** Opening Dataset entries block **

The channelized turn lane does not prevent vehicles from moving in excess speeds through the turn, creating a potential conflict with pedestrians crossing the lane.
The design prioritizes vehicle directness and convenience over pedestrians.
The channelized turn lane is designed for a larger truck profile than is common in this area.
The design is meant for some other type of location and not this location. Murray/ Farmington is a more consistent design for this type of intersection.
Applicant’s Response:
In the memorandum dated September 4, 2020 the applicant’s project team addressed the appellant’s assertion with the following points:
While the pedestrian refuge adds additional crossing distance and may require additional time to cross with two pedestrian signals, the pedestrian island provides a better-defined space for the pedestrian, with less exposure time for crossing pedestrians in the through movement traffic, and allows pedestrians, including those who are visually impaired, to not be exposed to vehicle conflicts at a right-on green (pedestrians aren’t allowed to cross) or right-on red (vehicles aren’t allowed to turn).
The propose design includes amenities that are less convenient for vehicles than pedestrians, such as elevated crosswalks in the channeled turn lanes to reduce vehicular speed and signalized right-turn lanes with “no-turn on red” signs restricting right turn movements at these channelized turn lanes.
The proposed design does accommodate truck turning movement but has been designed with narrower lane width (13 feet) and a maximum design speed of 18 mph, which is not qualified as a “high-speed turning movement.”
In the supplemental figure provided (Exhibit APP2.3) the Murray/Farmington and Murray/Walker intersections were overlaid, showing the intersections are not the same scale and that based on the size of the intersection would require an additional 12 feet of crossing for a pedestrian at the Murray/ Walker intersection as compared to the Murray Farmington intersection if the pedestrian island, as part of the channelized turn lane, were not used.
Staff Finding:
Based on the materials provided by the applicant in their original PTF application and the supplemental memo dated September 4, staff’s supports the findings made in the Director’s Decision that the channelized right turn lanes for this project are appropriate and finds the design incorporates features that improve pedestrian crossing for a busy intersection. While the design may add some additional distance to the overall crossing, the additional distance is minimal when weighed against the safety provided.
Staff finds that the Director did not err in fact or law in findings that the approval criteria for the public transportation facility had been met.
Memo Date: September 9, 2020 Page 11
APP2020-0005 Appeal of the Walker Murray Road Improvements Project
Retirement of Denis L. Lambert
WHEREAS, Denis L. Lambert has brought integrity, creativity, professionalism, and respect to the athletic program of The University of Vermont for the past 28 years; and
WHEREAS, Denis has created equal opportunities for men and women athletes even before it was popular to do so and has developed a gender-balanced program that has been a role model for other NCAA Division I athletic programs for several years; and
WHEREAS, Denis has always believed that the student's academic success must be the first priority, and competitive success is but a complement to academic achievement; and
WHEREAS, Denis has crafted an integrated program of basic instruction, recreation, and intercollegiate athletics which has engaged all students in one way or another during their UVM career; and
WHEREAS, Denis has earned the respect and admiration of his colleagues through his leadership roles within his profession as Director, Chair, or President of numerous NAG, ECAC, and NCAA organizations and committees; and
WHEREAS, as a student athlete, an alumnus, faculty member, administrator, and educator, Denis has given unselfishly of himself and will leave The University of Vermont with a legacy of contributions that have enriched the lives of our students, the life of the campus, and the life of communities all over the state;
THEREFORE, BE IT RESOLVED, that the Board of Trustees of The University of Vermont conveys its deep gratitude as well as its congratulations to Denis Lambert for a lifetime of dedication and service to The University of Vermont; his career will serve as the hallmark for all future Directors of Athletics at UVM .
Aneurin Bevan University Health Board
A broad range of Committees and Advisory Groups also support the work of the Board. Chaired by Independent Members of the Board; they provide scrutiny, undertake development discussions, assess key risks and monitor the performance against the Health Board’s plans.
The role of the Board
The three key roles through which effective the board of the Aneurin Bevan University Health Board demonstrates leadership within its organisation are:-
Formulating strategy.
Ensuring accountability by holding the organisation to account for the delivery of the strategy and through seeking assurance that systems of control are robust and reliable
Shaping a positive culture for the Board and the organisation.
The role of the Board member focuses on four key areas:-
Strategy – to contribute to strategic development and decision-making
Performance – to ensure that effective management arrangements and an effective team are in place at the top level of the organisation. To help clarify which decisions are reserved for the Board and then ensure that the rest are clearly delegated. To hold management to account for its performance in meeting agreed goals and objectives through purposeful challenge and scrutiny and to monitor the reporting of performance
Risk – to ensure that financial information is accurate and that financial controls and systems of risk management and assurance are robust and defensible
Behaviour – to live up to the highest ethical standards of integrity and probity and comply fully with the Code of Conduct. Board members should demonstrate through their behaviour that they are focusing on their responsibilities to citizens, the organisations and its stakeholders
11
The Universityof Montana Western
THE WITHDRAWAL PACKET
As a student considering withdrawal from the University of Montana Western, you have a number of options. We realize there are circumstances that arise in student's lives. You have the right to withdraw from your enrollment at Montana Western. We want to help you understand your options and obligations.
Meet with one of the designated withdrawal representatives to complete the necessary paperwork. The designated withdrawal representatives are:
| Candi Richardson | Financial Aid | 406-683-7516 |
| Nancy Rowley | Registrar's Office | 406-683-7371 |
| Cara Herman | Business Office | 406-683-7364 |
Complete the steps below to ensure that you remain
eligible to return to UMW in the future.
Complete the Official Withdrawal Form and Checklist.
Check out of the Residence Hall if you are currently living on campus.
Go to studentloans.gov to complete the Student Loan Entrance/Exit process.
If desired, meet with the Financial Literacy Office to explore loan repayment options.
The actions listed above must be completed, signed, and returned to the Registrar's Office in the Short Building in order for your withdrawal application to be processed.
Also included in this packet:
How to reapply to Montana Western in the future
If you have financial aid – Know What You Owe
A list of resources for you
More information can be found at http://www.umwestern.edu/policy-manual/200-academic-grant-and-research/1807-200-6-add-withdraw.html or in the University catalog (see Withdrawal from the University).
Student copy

** Closing Dataset entries block **

- [Your task]: The output should restate the data exactly, with no line missing.

- [The answer]:
The channelized turn lane does not prevent vehicles from moving in excess speeds through the turn, creating a potential conflict with pedestrians crossing the lane.
The design prioritizes vehicle directness and convenience over pedestrians.
The channelized turn lane is designed for a larger truck profile than is common in this area.
The design is meant for some other type of location and not this location. Murray/ Farmington is a more consistent design for this type of intersection.
Applicant’s Response:
In the memorandum dated September 4, 2020 the applicant’s project team addressed the appellant’s assertion with the following points:
While the pedestrian refuge adds additional crossing distance and may require additional time to cross with two pedestrian signals, the pedestrian island provides a better-defined space for the pedestrian, with less exposure time for crossing pedestrians in the through movement traffic, and allows pedestrians, including those who are visually impaired, to not be exposed to vehicle conflicts at a right-on green (pedestrians aren’t allowed to cross) or right-on red (vehicles aren’t allowed to turn).
The propose design includes amenities that are less convenient for vehicles than pedestrians, such as elevated crosswalks in the channeled turn lanes to reduce vehicular speed and signalized right-turn lanes with “no-turn on red” signs restricting right turn movements at these channelized turn lanes.
The proposed design does accommodate truck turning movement but has been designed with narrower lane width (13 feet) and a maximum design speed of 18 mph, which is not qualified as a “high-speed turning movement.”
In the supplemental figure provided (Exhibit APP2.3) the Murray/Farmington and Murray/Walker intersections were overlaid, showing the intersections are not the same scale and that based on the size of the intersection would require an additional 12 feet of crossing for a pedestrian at the Murray/ Walker intersection as compared to the Murray Farmington intersection if the pedestrian island, as part of the channelized turn lane, were not used.
Staff Finding:
Based on the materials provided by the applicant in their original PTF application and the supplemental memo dated September 4, staff’s supports the findings made in the Director’s Decision that the channelized right turn lanes for this project are appropriate and finds the design incorporates features that improve pedestrian crossing for a busy intersection. While the design may add some additional distance to the overall crossing, the additional distance is minimal when weighed against the safety provided.
Staff finds that the Director did not err in fact or law in findings that the approval criteria for the public transportation facility had been met.
Memo Date: September 9, 2020 Page 11
APP2020-0005 Appeal of the Walker Murray Road Improvements Project
Retirement of Denis L. Lambert
WHEREAS, Denis L. Lambert has brought integrity, creativity, professionalism, and respect to the athletic program of The University of Vermont for the past 28 years; and
WHEREAS, Denis has created equal opportunities for men and women athletes even before it was popular to do so and has developed a gender-balanced program that has been a role model for other NCAA Division I athletic programs for several years; and
WHEREAS, Denis has always believed that the student's academic success must be the first priority, and competitive success is but a complement to academic achievement; and
WHEREAS, Denis has crafted an integrated program of basic instruction, recreation, and intercollegiate athletics which has engaged all students in one way or another during their UVM career; and
WHEREAS, Denis has earned the respect and admiration of his colleagues through his leadership roles within his profession as Director, Chair, or President of numerous NAG, ECAC, and NCAA organizations and committees; and
WHEREAS, as a student athlete, an alumnus, faculty member, administrator, and educator, Denis has given unselfishly of himself and will leave The University of Vermont with a legacy of contributions that have enriched the lives of our students, the life of the campus, and the life of communities all over the state;
THEREFORE, BE IT RESOLVED, that the Board of Trustees of The University of Vermont conveys its deep gratitude as well as its congratulations to Denis Lambert for a lifetime of dedication and service to The University of Vermont; his career will serve as the hallmark for all future Directors of Athletics at UVM .
Aneurin Bevan University Health Board
A broad range of Committees and Advisory Groups also support the work of the Board. Chaired by Independent Members of the Board; they provide scrutiny, undertake development discussions, assess key risks and monitor the performance against the Health Board’s plans.
The role of the Board
The three key roles through which effective the board of the Aneurin Bevan University Health Board demonstrates leadership within its organisation are:-
Formulating strategy.
Ensuring accountability by holding the organisation to account for the delivery of the strategy and through seeking assurance that systems of control are robust and reliable
Shaping a positive culture for the Board and the organisation.
The role of the Board member focuses on four key areas:-
Strategy – to contribute to strategic development and decision-making
Performance – to ensure that effective management arrangements and an effective team are in place at the top level of the organisation. To help clarify which decisions are reserved for the Board and then ensure that the rest are clearly delegated. To hold management to account for its performance in meeting agreed goals and objectives through purposeful challenge and scrutiny and to monitor the reporting of performance
Risk – to ensure that financial information is accurate and that financial controls and systems of risk management and assurance are robust and defensible
Behaviour – to live up to the highest ethical standards of integrity and probity and comply fully with the Code of Conduct. Board members should demonstrate through their behaviour that they are focusing on their responsibilities to citizens, the organisations and its stakeholders
11
The Universityof Montana Western
THE WITHDRAWAL PACKET
As a student considering withdrawal from the University of Montana Western, you have a number of options. We realize there are circumstances that arise in student's lives. You have the right to withdraw from your enrollment at Montana Western. We want to help you understand your options and obligations.
Meet with one of the designated withdrawal representatives to complete the necessary paperwork. The designated withdrawal representatives are:
| Candi Richardson | Financial Aid | 406-683-7516 |
| Nancy Rowley | Registrar's Office | 406-683-7371 |
| Cara Herman | Business Office | 406-683-7364 |
Complete the steps below to ensure that you remain
eligible to return to UMW in the future.
Complete the Official Withdrawal Form and Checklist.
Check out of the Residence Hall if you are currently living on campus.
Go to studentloans.gov to complete the Student Loan Entrance/Exit process.
If desired, meet with the Financial Literacy Office to explore loan repayment options.
The actions listed above must be completed, signed, and returned to the Registrar's Office in the Short Building in order for your withdrawal application to be processed.
Also included in this packet:
How to reapply to Montana Western in the future
If you have financial aid – Know What You Owe
A list of resources for you
More information can be found at http://www.umwestern.edu/policy-manual/200-academic-grant-and-research/1807-200-6-add-withdraw.html or in the University catalog (see Withdrawal from the University).
Student copy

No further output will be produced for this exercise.